Buffett Bests Geithner On Goldman Investment

I hope Tim Geithner isn’t letting his ego run away with him over the return that he made on the government’s Goldman stake. It’s chump change compared to what Warren Buffett made on his investment.

From the NYT:

Mr. Buffett’s stake in Goldman is now worth $9.1 billion, or about $4.1 billion more than what he paid 10 months ago, according to an analysis by Linus Wilson, an assistant professor of finance at the University of Louisiana at Lafayette.

According to Mr. Wilson’s calculations, Mr. Buffett would realize an annualized return of 111 percent if he sold his Goldman stake, which is held by his conglomerate Berkshire Hathaway.

In comparison, the federal government received a 23 percent annualized return for its Goldman investment.

You think we might have left a little on the table?

While we’re speaking of Buffett, John Hempton at Bronte Capital has an interesting take on his investment strategies:

Warren Buffett may – at least in part to make management comfortable – state regularly that his favourite holding period for a stock is forever. And he is a darn good buyer of shares. His name is used to promote “buy and hold”.

What is less well recognised is that he is a fantastic seller. In 2000 he disposed of very large shareholdings in Fannie Mae and Freddie Mac. The stocks nearly doubled after he sold them – so for a while it looked like his timing was awry.
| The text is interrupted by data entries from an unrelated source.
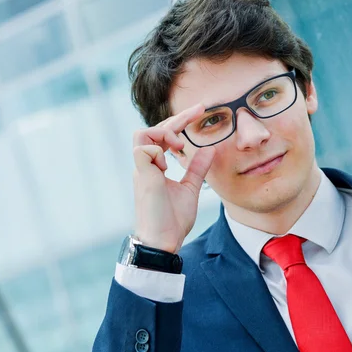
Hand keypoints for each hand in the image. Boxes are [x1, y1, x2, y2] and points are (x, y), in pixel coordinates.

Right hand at [133, 103, 215, 253]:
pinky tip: (169, 165)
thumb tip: (210, 150)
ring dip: (163, 133)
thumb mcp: (190, 188)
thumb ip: (196, 169)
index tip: (200, 111)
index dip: (180, 121)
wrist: (163, 241)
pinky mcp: (142, 177)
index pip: (163, 135)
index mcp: (154, 167)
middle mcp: (145, 165)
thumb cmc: (173, 220)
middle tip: (199, 111)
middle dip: (177, 118)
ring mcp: (142, 171)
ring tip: (180, 145)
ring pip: (141, 133)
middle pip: (153, 129)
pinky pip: (143, 149)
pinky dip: (158, 151)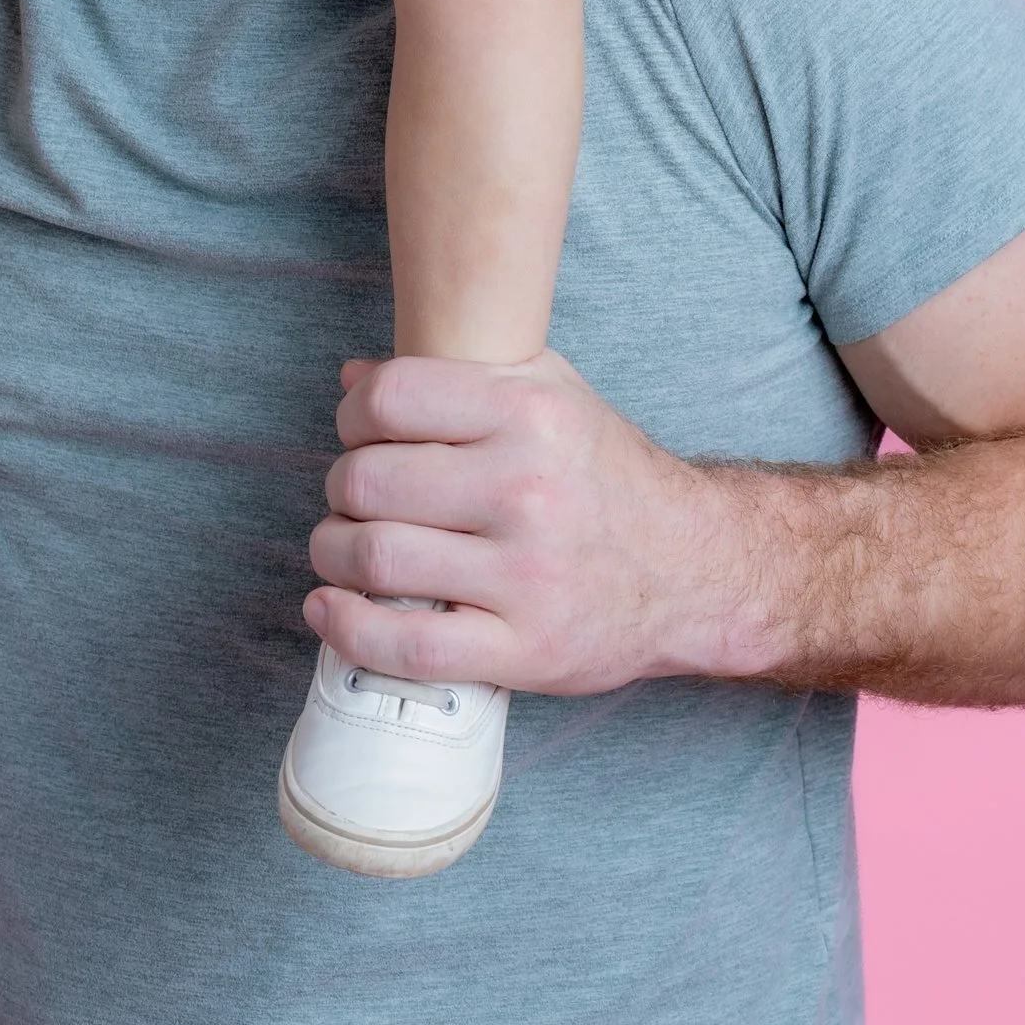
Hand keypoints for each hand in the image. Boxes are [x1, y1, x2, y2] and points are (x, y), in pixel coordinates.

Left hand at [304, 349, 744, 695]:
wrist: (694, 569)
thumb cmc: (606, 474)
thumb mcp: (551, 394)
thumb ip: (458, 374)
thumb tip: (352, 375)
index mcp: (529, 412)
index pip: (391, 399)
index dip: (352, 414)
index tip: (356, 433)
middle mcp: (526, 489)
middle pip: (369, 481)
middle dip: (340, 489)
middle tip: (351, 497)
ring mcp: (525, 575)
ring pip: (376, 561)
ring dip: (333, 554)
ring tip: (341, 548)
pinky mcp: (524, 650)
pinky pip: (408, 646)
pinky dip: (349, 629)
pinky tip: (330, 608)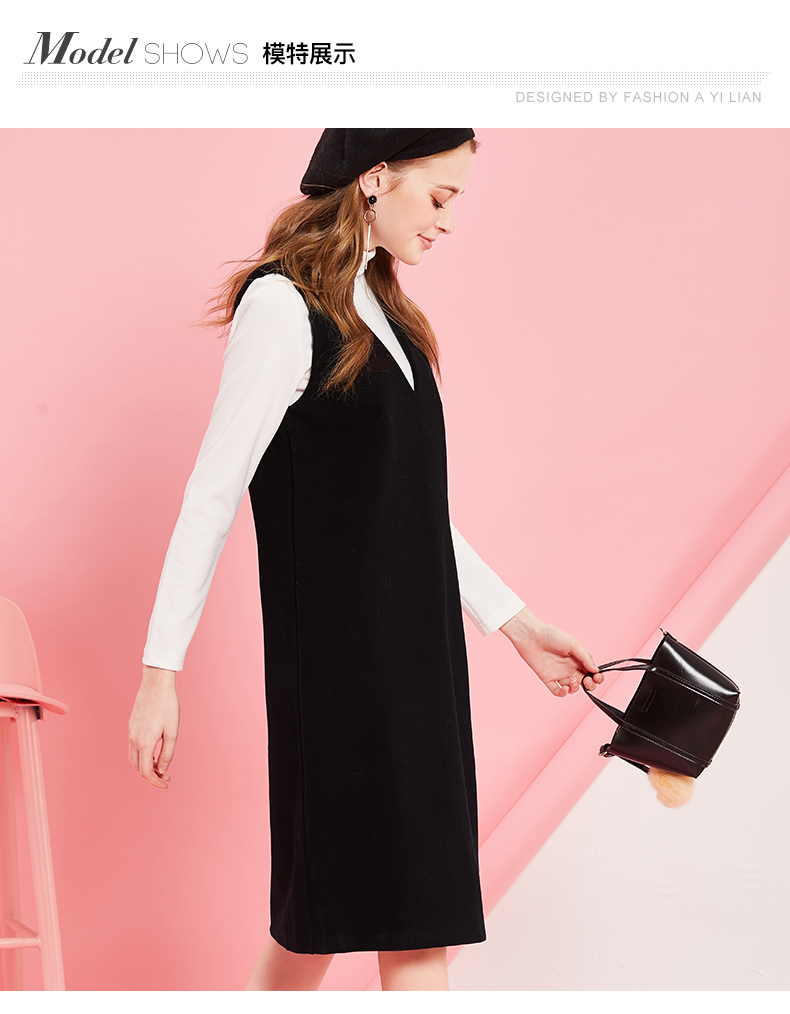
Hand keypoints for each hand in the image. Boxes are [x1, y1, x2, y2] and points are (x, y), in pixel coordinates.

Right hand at [128, 666, 179, 788]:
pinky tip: (154, 752)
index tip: (166, 784)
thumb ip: (167, 753)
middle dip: (152, 775)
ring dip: (146, 766)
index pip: (146, 772)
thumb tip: (162, 770)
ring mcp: (131, 733)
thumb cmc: (167, 706)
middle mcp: (134, 739)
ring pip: (134, 758)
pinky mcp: (131, 726)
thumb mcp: (173, 732)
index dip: (155, 781)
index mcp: (145, 743)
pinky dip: (142, 755)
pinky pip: (133, 748)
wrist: (156, 684)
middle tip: (166, 776)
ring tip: (161, 765)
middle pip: (139, 767)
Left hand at [500, 607, 602, 696]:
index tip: (597, 677)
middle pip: (584, 682)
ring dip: (575, 688)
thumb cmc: (551, 635)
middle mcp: (569, 668)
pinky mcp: (547, 679)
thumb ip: (585, 657)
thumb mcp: (572, 643)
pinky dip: (562, 693)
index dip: (597, 677)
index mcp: (577, 659)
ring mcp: (559, 674)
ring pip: (572, 688)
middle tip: (587, 680)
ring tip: (572, 680)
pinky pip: (557, 691)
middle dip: (589, 685)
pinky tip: (564, 688)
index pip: (591, 672)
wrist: (531, 636)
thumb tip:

Why am I writing today? Because Warren is selling his stake in the Moodys rating agency. It looks like he is rather late. The franchise has already been seriously impaired. Moodys gave its blessed AAA to lots of things that defaulted. Indeed it seems the Moodys AAA is cursed.

Still plenty of people think that there will be a role for rating agencies – and that Moodys end position – backed by regulation – is solid.

Be warned. Buffett is a very canny buyer of equities. He is even more canny a seller.

A lot of people have been taking shots at Buffet lately. Berkshire Hathaway has taken its lumps and some have questioned the investments he’s made in a super buyers market. It might be a little soon to count out the old codger.